I have a cartoon in my head that sums up Yorkshire’s devolution problems – forgive me, it is not subtle.
There is a ‘Y’ in the road. On the left is a phalanx of stumbling mules ridden by – at the front – Labour leaders wearing blinkers, loudly chanting ‘One Yorkshire, One Yorkshire’ while trailing behind, and mostly silent, are the Conservatives of North Yorkshire.
The donkeys are stumbling because they only have three legs, to represent the three quarters – 15 out of 20 councils – that say they want One Yorkshire devolution.
The riders are in rags because they are from deprived boroughs that have suffered severe government cuts, with more to come.
All are heading down a rocky, dry gulch where nothing grows.
The other side of the junction leads to bountiful lands where horses called ‘Manchester’ and ‘West Midlands’ are joyfully cropping great halms of green grass.
There are two fields marked ‘South Yorkshire’ and ‘Leeds City Region’, but they are empty. Where they join is another field bigger even than that of Manchester’s called One Yorkshire.
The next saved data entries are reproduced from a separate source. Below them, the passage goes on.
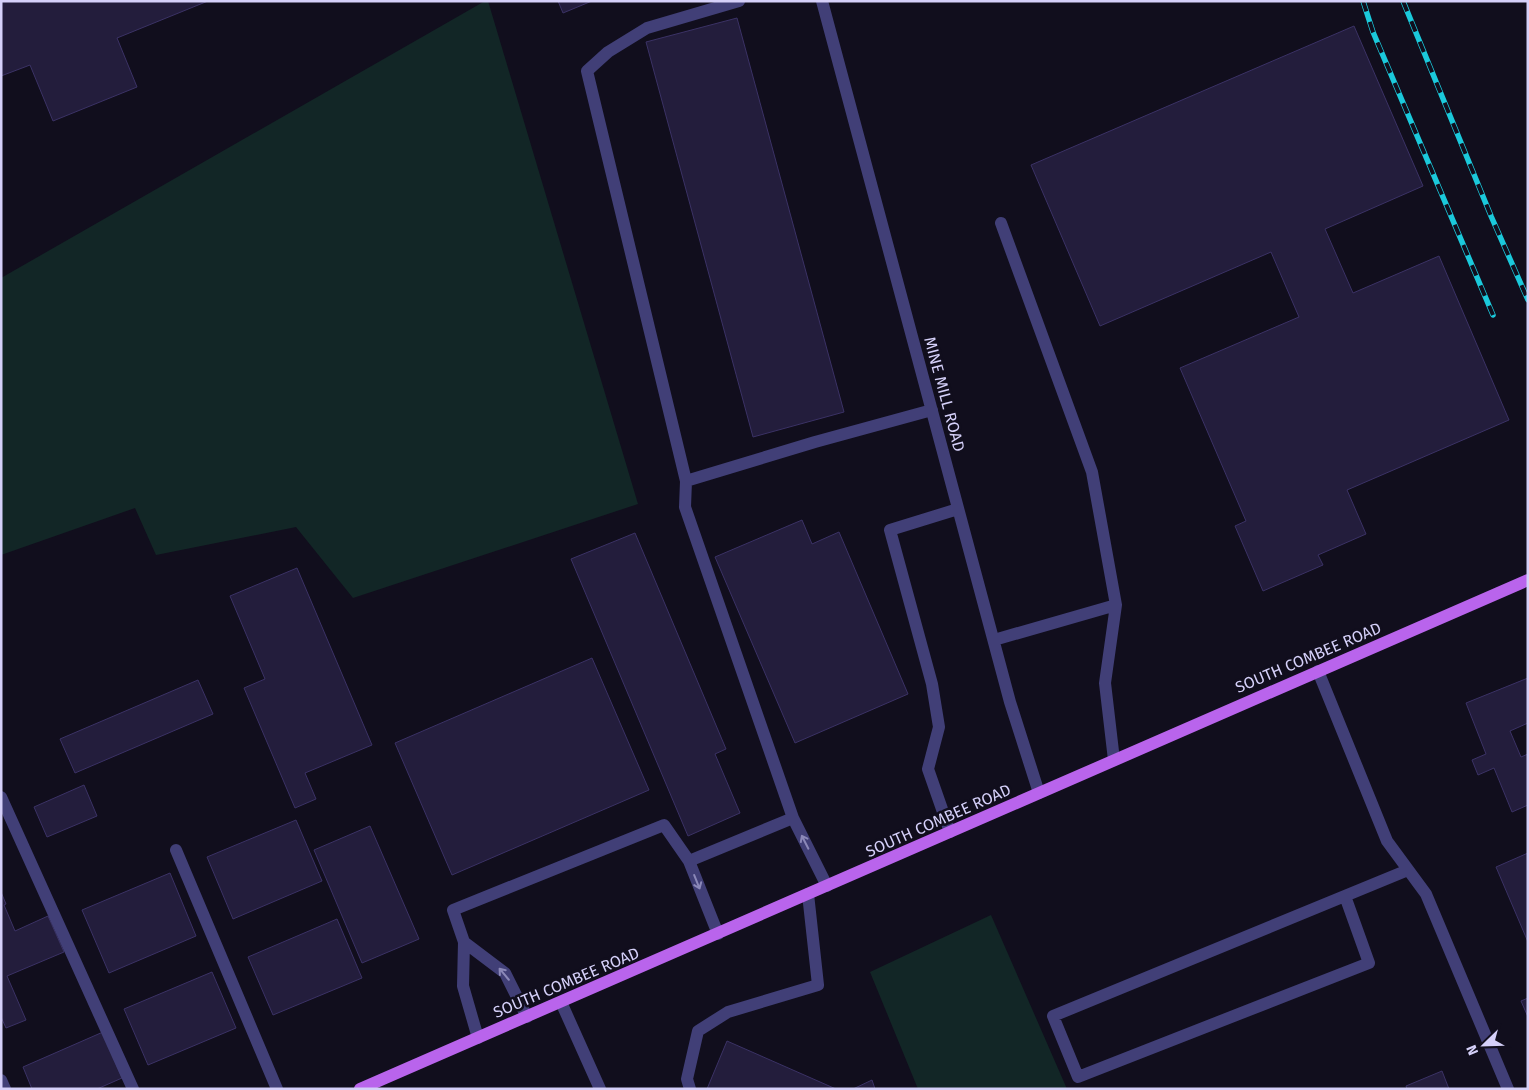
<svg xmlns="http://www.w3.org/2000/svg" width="1529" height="1090" font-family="'Fira Sans',sans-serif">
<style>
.green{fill:#122626}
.building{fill:#231d3c;stroke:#3b3265}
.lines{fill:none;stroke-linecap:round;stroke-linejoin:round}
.minor{stroke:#413f77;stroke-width:12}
.major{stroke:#b964ec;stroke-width:12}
.rail-casing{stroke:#1bc9db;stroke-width:5.5}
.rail{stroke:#110e1d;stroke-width:4;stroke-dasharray:11;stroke-linecap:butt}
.oneway{stroke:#8b88b8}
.labels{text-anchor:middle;stroke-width:5;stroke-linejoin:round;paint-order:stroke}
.street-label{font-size:16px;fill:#d5d0f9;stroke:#110e1d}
</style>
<rect width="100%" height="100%" fill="#110e1d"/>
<!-- green -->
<path class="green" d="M 485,1 L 488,1 L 638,504 L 353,598 L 296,527 L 156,555 L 135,508 L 1,555 L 1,278 Z
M 991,915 L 1067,1089 L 918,1089 L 870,972 Z"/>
<!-- building -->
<path class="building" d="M 1,1 L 208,1 L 117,38 L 137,87 L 53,121 L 30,65 L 1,76 Z
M 558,1 L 592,1 L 563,13 Z
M 737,18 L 844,412 L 753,437 L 646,42 Z
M 1354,26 L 1423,186 L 1325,229 L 1353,293 L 1439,256 L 1509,420 L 1347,490 L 1366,534 L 1318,555 L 1323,565 L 1263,591 L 1235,526 L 1246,521 L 1180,368 L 1299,317 L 1271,252 L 1100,326 L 1031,165 Z
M 802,520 L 812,544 L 839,532 L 908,694 L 795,743 L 715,557 Z
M 635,533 L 726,749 L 715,754 L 740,813 L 688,836 L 571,559 Z
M 297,568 L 372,745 L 305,773 L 316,799 L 295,808 L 244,688 L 265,679 L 230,596 Z
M 592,658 L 649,790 L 452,875 L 395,743 Z
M 1528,678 L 1528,723 L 1510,731 L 1521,757 L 1528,754 L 1528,805 L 1512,812 L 1494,768 L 1478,775 L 1472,760 L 1486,754 L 1466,703 Z
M 198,680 L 213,714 L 75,773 L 60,739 Z
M 84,785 L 97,816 L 47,837 L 34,807 Z
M 296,820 L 322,881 L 233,919 L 207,857 Z
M 370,826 L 419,939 L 362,963 L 314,850 Z
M 1528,853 L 1528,942 L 1496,867 Z
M 170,873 L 196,936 L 109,973 L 82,910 Z
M 1,892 L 6,904 L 4,905 L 15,931 L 48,916 L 64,952 L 7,976 L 26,1020 L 6,1028 L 1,1017 Z
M 337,919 L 362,978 L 273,1015 L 248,957 Z
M 212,972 L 236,1028 L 148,1065 L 124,1009 Z
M 1528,998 L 1528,1017 L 1521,1001 Z
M 103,1032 L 122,1078 L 97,1089 L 32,1089 L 23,1067 Z
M 727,1041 L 836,1089 L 707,1089 Z
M 1442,1071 L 1449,1089 L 1407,1089 L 1406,1086 Z
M 872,1080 L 875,1089 L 853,1089 Z"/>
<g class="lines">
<!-- minor -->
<path class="minor" d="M 739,1 L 647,28 L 608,52 L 587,71 L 686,481 L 685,507 L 793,818
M 822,1 L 1010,702 L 1039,793
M 1001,223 L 1092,472 L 1116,605 L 1105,683 L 1114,760
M 686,481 L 815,442 L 932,410
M 994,640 L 1116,605
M 1318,671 L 1387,841 L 1426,894 L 1508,1089
M 1,797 L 133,1089
M 950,832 L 928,769 L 939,727 L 932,684 L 890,530 L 958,509
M 176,850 L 277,1089
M 1345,896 L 1369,963 L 1078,1077 L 1053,1016 L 1408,870
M 718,934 L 689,861 L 793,818 L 827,886
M 464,942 L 453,910 L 664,825 L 689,861
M 561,1002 L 600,1089
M 478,1038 L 463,986 L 464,942 L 505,973 L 527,1017
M 1,1080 L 5,1089
M 690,1089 L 687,1079 L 698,1031 L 728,1012 L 818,985 L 808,894"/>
<!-- major -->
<path class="major" d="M 360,1089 L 1528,580"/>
<!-- rail casing -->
<g class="rail-casing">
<path id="rail" d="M 1363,1 L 1373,32 L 1493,315
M 1403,1 L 1491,216 L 1528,300"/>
</g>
<!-- rail -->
<use href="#rail" class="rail"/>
</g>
<!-- one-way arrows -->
<defs><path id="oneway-shaft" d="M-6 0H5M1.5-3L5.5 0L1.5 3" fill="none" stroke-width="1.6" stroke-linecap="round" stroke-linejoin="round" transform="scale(1.25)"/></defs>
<g class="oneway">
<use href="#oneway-shaft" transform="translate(805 842) rotate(-117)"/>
<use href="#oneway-shaft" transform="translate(697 882) rotate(68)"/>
<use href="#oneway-shaft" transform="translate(504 974) rotate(-130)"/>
</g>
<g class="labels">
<!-- street labels -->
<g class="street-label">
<text transform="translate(945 394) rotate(75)" y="6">MINE MILL ROAD</text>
<text transform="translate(1308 657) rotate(-23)" y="6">SOUTH COMBEE ROAD</text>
<text transform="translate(938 820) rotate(-24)" y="6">SOUTH COMBEE ROAD</text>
<text transform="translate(566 982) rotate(-23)" y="6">SOUTH COMBEE ROAD</text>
</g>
</g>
<!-- border -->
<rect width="1529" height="1090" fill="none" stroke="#d5d0f9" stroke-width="5"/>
<!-- north arrow -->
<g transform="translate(1484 1045) rotate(247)" stroke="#110e1d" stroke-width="4" paint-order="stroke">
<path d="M0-4L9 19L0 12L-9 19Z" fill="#d5d0f9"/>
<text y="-8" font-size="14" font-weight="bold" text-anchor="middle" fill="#d5d0f9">N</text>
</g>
</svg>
Meanwhile, our limping band of riders pass signs cut in the canyon walls that say ‘£900m devolved funds refused’, ‘Adult Education Budget paused’, ‘Long Term Unemployment Scheme paused’, ‘missed out on one seventh share of Transforming Cities £800m’, and finally ‘Industrial Strategy will be implemented by elected mayors’.
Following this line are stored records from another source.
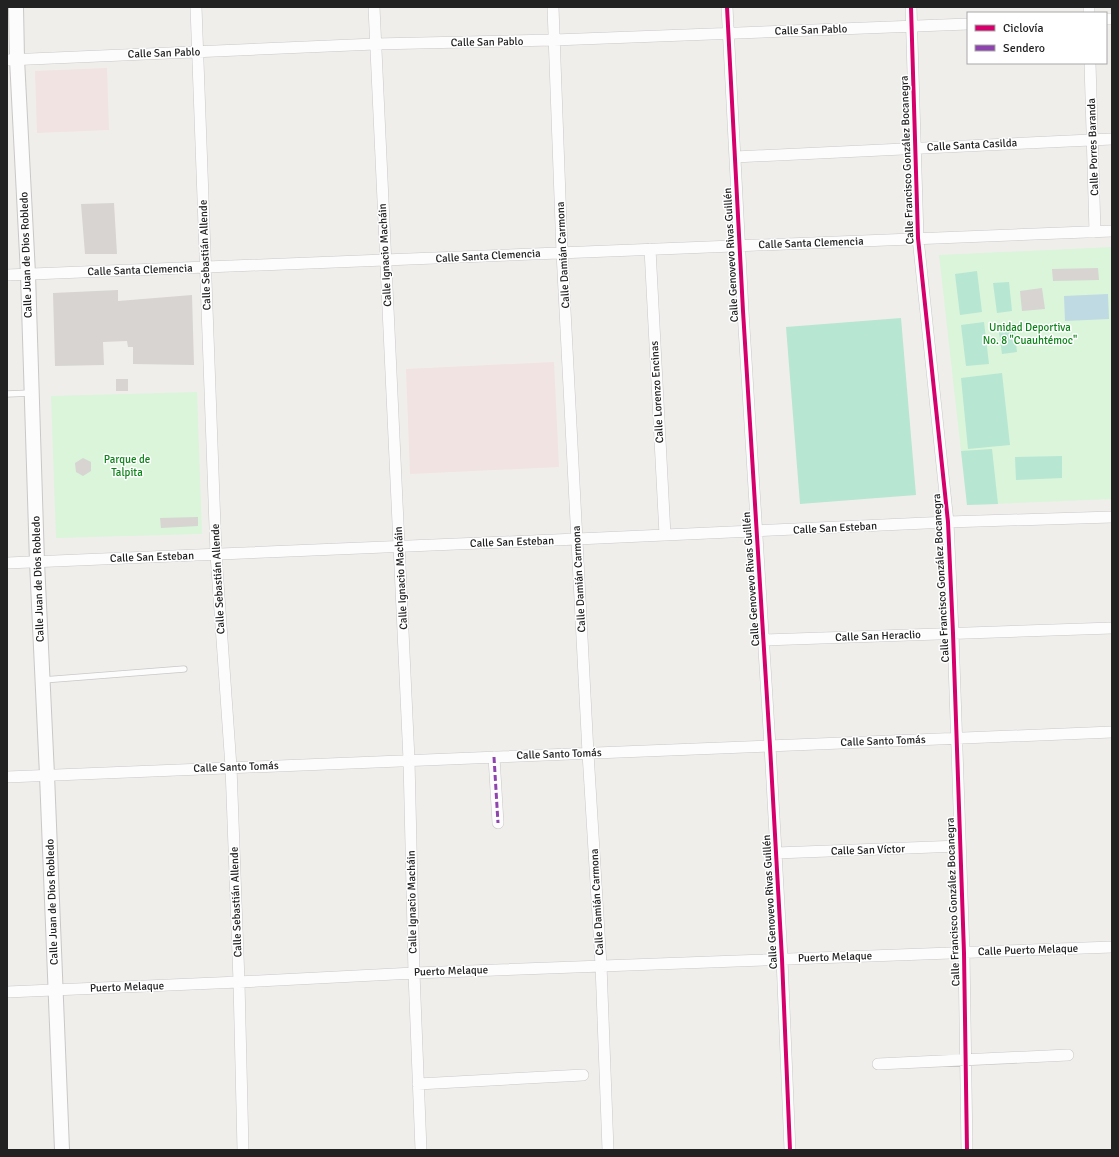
<svg xmlns="http://www.w3.org/2000/svg" width="1119" height="1157" viewBox="0 0 1119 1157" font-family="Signika,sans-serif">
<style>
.commercial{fill:#f1e3e1}
.park{fill:#daf5da}
.pitch{fill:#b7e6d3}
.water{fill:#bfdae3}
.building{fill:#d7d4d2}
.lines{fill:none;stroke-linecap:round;stroke-linejoin:round}
.service-casing{stroke:#c9c8c7;stroke-width:7}
.minor-casing{stroke:#c9c8c7;stroke-width:12}
.tertiary-casing{stroke:#c9c8c7;stroke-width:16}
.service{stroke:#fdfcfc;stroke-width:5.5}
.minor{stroke:#fdfcfc;stroke-width:11}
.tertiary{stroke:#fdfcfc;stroke-width:14}
.quiet{stroke:#8e44ad;stroke-width:3;stroke-dasharray:6 3;stroke-linecap:butt}
.cycleway-casing{stroke:#fff;stroke-width:6}
.cycleway{stroke:#d6006c;stroke-width:4}
.labels{text-anchor:middle;dominant-baseline:central;stroke-width:3;stroke-linejoin:round;paint-order:stroke}
.street-label{font-size:11px;fill:#222;stroke:#fff}
.park-label{font-size:11px;fill:#0c8419;stroke:#fff}
</style>
<rect width="100%" height="100%" fill="#f0eeeb"/>
<path class="commercial" d="M107 68 109 130 37 133 35 71Z
M554 362 559 467 410 474 406 369Z"/>
<path class="park" d="M1112 247V499L967 505 939 255Z
M197 392 202 534 56 538 51 396Z"/>
<path class="pitch" d="M977 271 982 312 960 315 955 274Z
M1009 282 1012 311 997 313 993 283Z
M901 318 916 495 800 504 786 327Z
M984 322 989 364 966 366 961 325Z
M1014 323 1017 352 1002 354 998 325Z
M1002 373 1010 445 968 449 961 378Z
M992 449 998 504 967 505 961 451Z
M1062 456V478L1016 480 1015 457Z"/>
<path class="water" d="M1108 294 1109 319 1065 321 1064 296Z"/>
<path class="building" d="M114 203 117 254H85L81 204Z
M1098 268 1099 280 1053 281 1052 269Z
M1042 288 1045 309 1022 311 1020 291Z
M118 290V301L192 295 194 365 133 364V347H128L127 341 103 342 104 365 55 366 53 293Z
M116 379H128V391H116Z
M83 458 91 462V471L83 476 76 472 75 463Z
M198 517V526L161 528 160 518Z"/>
<g class="lines">
<defs>
<path id="service" d="M7 394 31 393
M43 680 184 669"/>
<path id="minor" d="M196 7 216 554 231 767 239 982 243 1150
M374 7 409 760 414 973 421 1150
M553 7 562 252 588 753 601 965 608 1150
M727 7 743 311 770 746 782 959 790 1150
M911 7 918 238 948 522 953 633 964 953 967 1150
M1089 7V13
M1106 19H1112
M7 60 375 44 554 40 968 24
M1090 63 1095 232
M735 157 1112 139
M650 249 665 535
M7 275 1112 231
M7 563 577 539 948 522 1112 517
M764 640 1112 628
M494 757 498 823
M7 777 1112 732
M776 853 960 846
M7 992 239 982 414 973 1112 947
M878 1064 1068 1055
M418 1084 583 1075"/>
<path id="tertiary" d="M16 7 17 59 28 274 37 562 47 775 62 1150"/>
</defs>
<use href="#service" class="service-casing"/>
<use href="#minor" class="minor-casing"/>
<use href="#tertiary" class="tertiary-casing"/>
<use href="#service" class="service"/>
<use href="#minor" class="minor"/>
<use href="#tertiary" class="tertiary"/>
<path class="quiet" d="M494 757 498 823"/>
<defs>
<path id="cycleway" d="M727 7 743 311 770 746 782 959 790 1150
M911 7 918 238 948 522 953 633 964 953 967 1150"/>
</defs>
<use href="#cycleway" class="cycleway-casing"/>
<use href="#cycleway" class="cycleway"/>
</g>
<g class="labels">
<g class="street-label">
<text transform="translate(811 30) rotate(-2)">Calle San Pablo</text>
<text transform="translate(487 42) rotate(-1)">Calle San Pablo</text>
<text transform="translate(164 53) rotate(-2)">Calle San Pablo</text>
<text transform="translate(972 145) rotate(-3)">Calle Santa Casilda</text>
<text transform="translate(1093 147) rotate(-92)">Calle Porres Baranda</text>
<text transform="translate(907 160) rotate(-92)">Calle Francisco González Bocanegra</text>
<text transform="translate(811 243) rotate(-2)">Calle Santa Clemencia</text>
<text transform="translate(26 255) rotate(-92)">Calle Juan de Dios Robledo</text>
<text transform="translate(205 255) rotate(-92)">Calle Sebastián Allende</text>
<text transform="translate(385 255) rotate(-93)">Calle Ignacio Macháin</text>
<text transform="translate(563 255) rotate(-93)">Calle Damián Carmona</text>
<text transform="translate(731 255) rotate(-93)">Calle Genovevo Rivas Guillén</text>
<text transform="translate(488 256) rotate(-3)">Calle Santa Clemencia</text>
<text transform="translate(140 270) rotate(-2)">Calle Santa Clemencia</text>
<text transform="translate(657 392) rotate(-93)">Calle Lorenzo Encinas</text>
<text transform="translate(835 528) rotate(-3)">Calle San Esteban</text>
<text transform="translate(512 542) rotate(-2)">Calle San Esteban</text>
<text transform="translate(152 557) rotate(-2)">Calle San Esteban</text>
<text transform="translate(401 578) rotate(-93)">Calle Ignacio Macháin</text>
<text transform="translate(941 578) rotate(-93)">Calle Francisco González Bocanegra</text>
<text transform="translate(38 579) rotate(-92)">Calle Juan de Dios Robledo</text>
<text transform="translate(218 579) rotate(-93)">Calle Sebastián Allende</text>
<text transform="translate(579 579) rotate(-93)">Calle Damián Carmona</text>
<text transform="translate(751 579) rotate(-94)">Calle Genovevo Rivas Guillén</text>
<text transform="translate(878 636) rotate(-2)">Calle San Heraclio</text>
<text transform="translate(883 741) rotate(-2)">Calle Santo Tomás</text>
<text transform="translate(559 754) rotate(-2)">Calle Santo Tomás</text>
<text transform="translate(236 767) rotate(-2)">Calle Santo Tomás</text>
<text transform="translate(868 850) rotate(-2)">Calle San Víctor</text>
<text transform="translate(52 902) rotate(-92)">Calle Juan de Dios Robledo</text>
<text transform="translate(236 902) rotate(-92)">Calle Sebastián Allende</text>
<text transform="translate(412 902) rotate(-91)">Calle Ignacio Macháin</text>
<text transform="translate(597 902) rotate(-93)">Calle Damián Carmona</text>
<text transform="translate(770 902) rotate(-93)">Calle Genovevo Rivas Guillén</text>
<text transform="translate(953 902) rotate(-92)">Calle Francisco González Bocanegra</text>
<text transform="translate(1028 950) rotate(-2)">Calle Puerto Melaque</text>
<text transform="translate(835 957) rotate(-2)">Puerto Melaque</text>
<text transform="translate(451 971) rotate(-2)">Puerto Melaque</text>
<text transform="translate(127 987) rotate(-2)">Puerto Melaque</text>
</g>
<g class="park-label">
<text x="1030" y="327">Unidad Deportiva<tspan x="1030" dy="13">No. 8 "Cuauhtémoc"</tspan></text>
<text x="127" y="459">Parque de<tspan x="127" dy="13">Talpita</tspan></text>
</g>
</g>
<rect width="1119" height="1157" fill="none" stroke="#222222" stroke-width="16"/>
<rect x="967" y="12" width="140" height="52" fill="#ffffff" stroke="#a7a7a7"/>
<rect x="975" y="25" width="20" height="6" fill="#d6006c" stroke="#a7a7a7"/>
<text x="1003" y="32" font-size="12" fill="#222222">Ciclovía</text>
<rect x="975" y="45" width="20" height="6" fill="#8e44ad" stroke="#a7a7a7"/>
<text x="1003" y="52" font-size="12" fill="#222222">Sendero</text>
</svg>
Incanting noisily as they go, our righteous band rides right over a cliff, on the walls of which the cartoonist has written ‘political oblivion’ and ‘poverty’.
I told you it wasn’t subtle.
But despite towering evidence, it seems One Yorkshire’s political leaders continue to be seduced by their own soundbite.
And the tragedy is they are dragging this great county down with them.